The culture of birthday celebration in concert programming is rife, and this year's BWV trilogy (no, not Bach-Werke-Verzeichnis, but Britten-Wagner-Verdi, of course) has brought a lot of music to a wider audience. My attention was recently drawn to a lesser-known guest at the birthday party: Julia Baroni-Cavalcabò, better known during her days in mid-19th century Vienna as Julie von Webenau. The rather modest Grove entry places her on the musical map, as a student of Franz Xaver Wolfgang Mozart and a close friend of Robert Schumann. Webenau's compositional canon extends to a series character pieces for solo piano (à la Schumann) and a noteworthy selection of lieder: the latter - which are musical gems - are of special interest to conductors and singers. 

Continuing my pursuit of this forgotten character, I ended up negotiating a collaboration with Gesine Schröder, music theory professor at Vienna's University for Music and Performing Arts.

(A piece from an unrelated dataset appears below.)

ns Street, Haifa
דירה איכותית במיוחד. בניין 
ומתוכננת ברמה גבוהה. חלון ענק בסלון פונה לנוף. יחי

We commissioned a series of Vienna-based composers to orchestrate several of Webenau's lieder, to be premiered by the Akademisches Symphonie Orchester (ASO) Wien, where I was principal conductor last season.

The four songs that we chose - from a very long shortlist - represent an important step in German text setting in the middle of the 19th century, and are certainly worthy of further study: Ludwig Bechstein (the same poet who inspired Mahler's own text for ' Das klagende Lied'), Johan Nepomuk Vogl (a great Schubert collaborator), Hermann Kletke (a poet often set by Schumann), and Robert Reinick (responsible for the libretto of Schumann's Genoveva).          

Terz Magazine described the song cycle as a work that should 'place a great composer into the limelight in a situation which, as with many of her colleagues, the gender aesthetics of the 19th century forced them to be forgotten'.  Without wishing to go into the obvious issues of gender (not least in Vienna both in the 19th century and beyond, but, as Jessica herself points out here, 'women composers are still climbing the Eiger', not least at this year's British Composer Awards): Julie von Webenau's music is stunning, enhanced by a unifying marriage to the gorgeous texts she chooses, and offering a differently-tinged perspective of the German romantic art song.  I hope that my conducting colleagues, singers, musicologists and cultural commentators alike will take note and explore this rich terra incognita in years to come.